- **WORK ORDER**:
Write the records below out again word for word, with the pictures removed.

- **DATA SHOWN**:

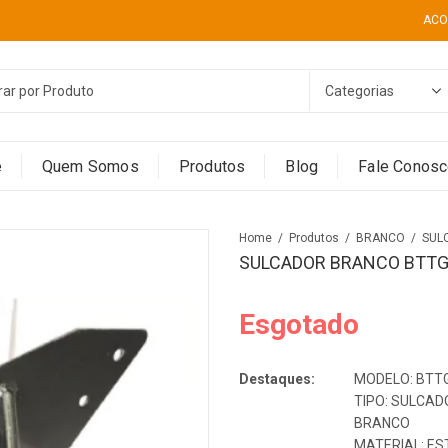
ACO
e
Quem Somos
Produtos
Blog
Fale Conos
Home
Produtos
BRANCO
SUL
SULCADOR BRANCO BTTG
Esgotado
Destaques:
MODELO: BTTG
TIPO: SULCA
BRANCO
MATERIAL: E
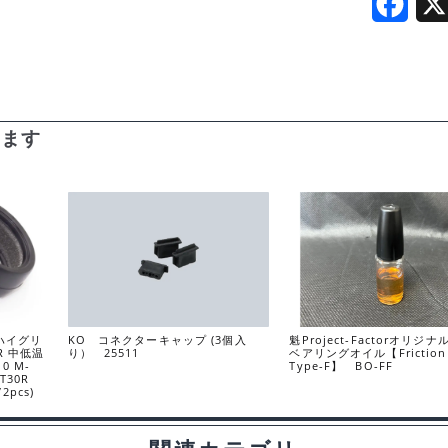
310720
F
個
a
c
e
います
b
o
o
k
用ハイグリ
KO コネクターキャップ (3個入
魁Project-Factorオリジ
R 中低温
り） 25511
ベアリングオイル【Friction
0 M-
Type-F】 BO-FF
MT30R
r/2pcs)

- **TASK RESPONSE**:
ACO
e
Quem Somos
Produtos
Blog
Fale Conos
Home
Produtos
BRANCO
SUL
SULCADOR BRANCO BTTG
Esgotado
Destaques:
MODELO: BTTG
TIPO: SULCA
BRANCO
MATERIAL: E
310720
F
個
a
c
e
います
b
o
o
k
用ハイグリ
KO コネクターキャップ (3個入
魁Project-Factorオリジ
R 中低温
り） 25511
ベアリングオイル【Friction
0 M-
Type-F】 BO-FF
MT30R
r/2pcs)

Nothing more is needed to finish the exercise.